China's meat producers react to WHO cancer warning

Bacon, sausage and processed meats, are "carcinogenic to humans", said a report of the World Health Organisation (WHO). [Photo/IC]

China's meat processors are angry at a report from a WHO research institute which said bacon, sausages and other processed meats are carcinogenic.

Media said the report was made by the International Agency for Research on Cancer (IARC) of the World Health Organization (WHO).

Liu Jintao, vice marketing manager of Shuanghui, China's largest pork producer, said the IARC report was "deeply regrettable."

"The report, though claiming to be published for human health, is in fact inhumane," he said.

He said air, water, and meat are essential for humans and their side effects should not be exaggerated.

"Meat processing technology is part of human civilization and it shall not been destroyed by being labeled 'carcinogenic'," he said.

According to the report, processed meats -- such as sausages, bacon, and other cured meats -- were a Group 1 carcinogen because of their links to bowel cancer. Red meats, such as beef and lamb, were placed in Group 2A as "probably carcinogenic to humans."
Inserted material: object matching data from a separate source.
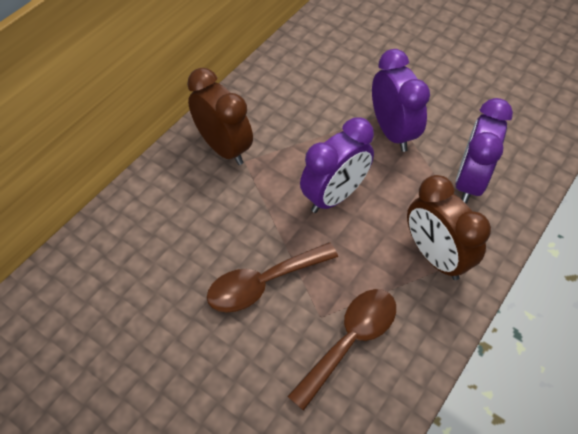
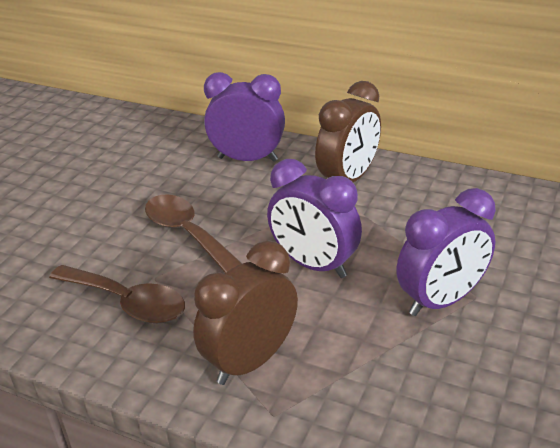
camera: 80 degrees right, 20 degrees down
purple clock [455,98,513,204] -> purple clock moved to [204,72,285,162]

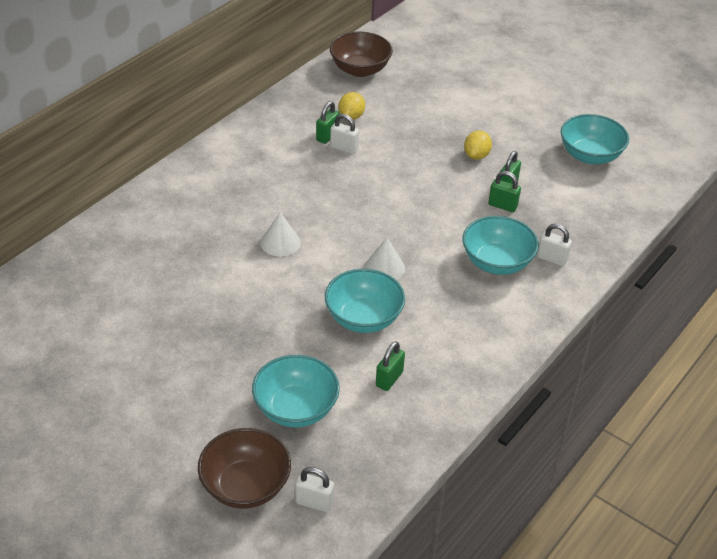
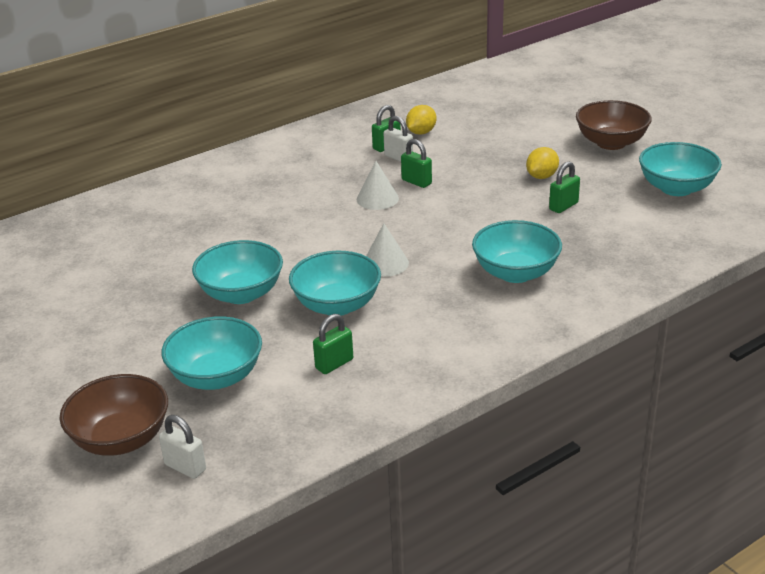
camera: 20 degrees right, 10 degrees down
white cone [261,212,301,257] -> white cone moved to [357,161,399,210]
brown bowl [330,32,393,77] -> brown bowl moved to [576,100,652,150]
green padlock [488,171,521,212] -> green padlock moved to [401,139,432,188]
white padlock [537,224,572,266] -> none
none -> turquoise bowl [192,240,283,304]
From January to June this year, Shuanghui sold 753,000 tonnes of processed meat and posted 20.3 billion yuan ($ 3.2 billion) in total revenue. In 2013, Shuanghui purchased its US counterpart Smithfield Foods, making it China's largest acquisition in the food industry.

The report, though opposed by meat traders, has caused the public concern.

"Although no orders have been called off, many customers called us to inquire about meat safety and sales after the IARC report was published Monday," said Ma Xiaozhong, head of Jinhua Ham Industry Association.

Jinhua City in east China's Zhejiang Province, dubbed the hometown of Chinese ham, has a ham history of more than 2,000 years.

Ma said that Chinese have been more and more aware of their diet in recent years, with some choosing to avoid pickled food.

He said in traditional ham making, only salt was added to meat. However, to enhance the quality, in modern meat processing, nitrite is also added for corrosion prevention.

Ma believed that the IARC's warning should just be taken as a tip to increase nutrition awareness.

Zhong Kai, a renowned Chinese food safety expert, said on Tuesday that the per-capita Chinese township population's daily meat consumption averaged 50 to 100 grams, compared with 200 grams in the US.

However, meat demand in China has the potential to increase over the next decade.

The increase in meat consumption in China over the years has been put down to the rising affluent class, and Chinese meat processors have responded by beefing up production.

On Monday, Zhengzhou, capital of Henan, became China's first inland port for meat imports after it received the first air shipment of frozen beef from Australia. Firms in Henan, the country's largest meat processing base, foresee that air transportation will help increase meat imports.

At a Daoxiangcun store in Beijing, buyers shrugged off cancer worries. A woman who gave her name as Li was buying sausages. "Eating one sausage a day is no problem. The reports are over-exaggerated and alarmist," she said.